*** Extracted material Section Begins ***

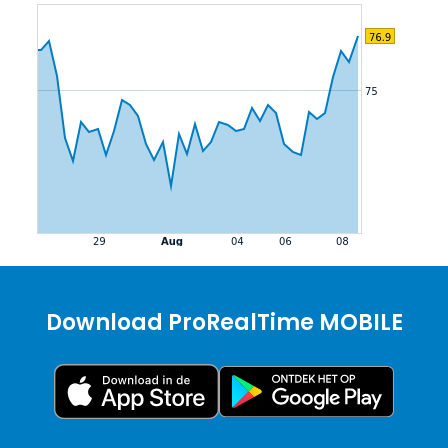
Download ProRealTime MOBILE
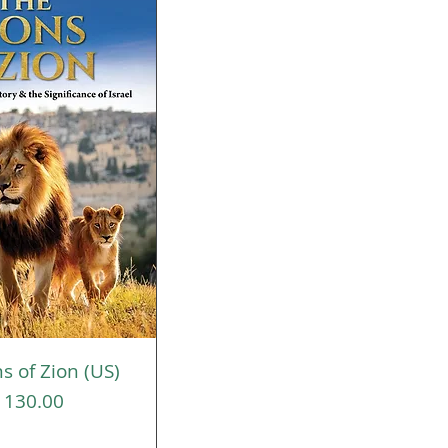
s of Zion (US)
תצוגה מהי
מחיר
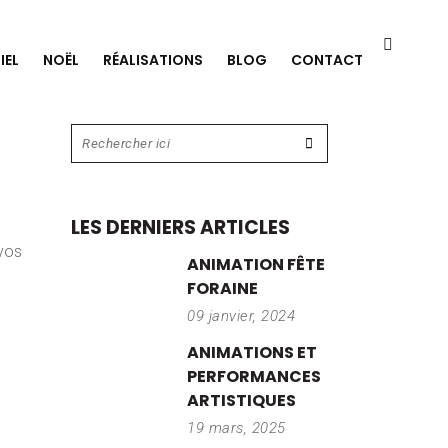
IEL
NOËL
RÉALISATIONS
BLOG
CONTACT
LES DERNIERS ARTICLES
 vos
ANIMATION FÊTE
FORAINE
09 janvier, 2024
ANIMATIONS ET
PERFORMANCES
ARTISTIQUES
19 mars, 2025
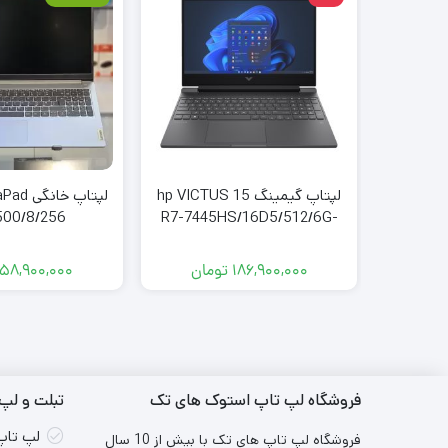
لپتاپ گیمینگ hp VICTUS 15
لپتاپ خ
500/8/256
R7-7445HS/16D5/512/6G-
RTX4050
186,900,000
تومان
58,900,000
فروشگاه لپ تاپ استوک های تک
تبلت و لپ 
لپ تاپ
فروشگاه لپ تاپ های تک با بیش از 10 سال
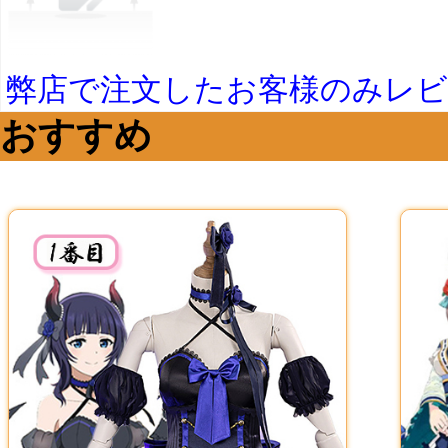
弊店で注文したお客様のみレ
おすすめ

*** Extracted material Section Ends ***

## Task statement
Your copy must match the records above word for word and contain no pictures.

## Response below
Download ProRealTime MOBILE
s of Zion (US)
תצוגה מהי
מחיר
IEL
NOËL
RÉALISATIONS
BLOG
CONTACT
LES DERNIERS ARTICLES
 vos
ANIMATION FÊTE
FORAINE
09 janvier, 2024
ANIMATIONS ET
PERFORMANCES
ARTISTIQUES
19 mars, 2025
لپتاپ گیمینگ hp VICTUS 15
لپتاپ خ
500/8/256
R7-7445HS/16D5/512/6G-
RTX4050
186,900,000
تومان
58,900,000
فروشگاه لپ تاپ استوک های تک
تبلت و لپ 
لپ تاپ
فروشگاه لپ تاپ های تک با بیش از 10 سال
弊店で注文したお客様のみレ
おすすめ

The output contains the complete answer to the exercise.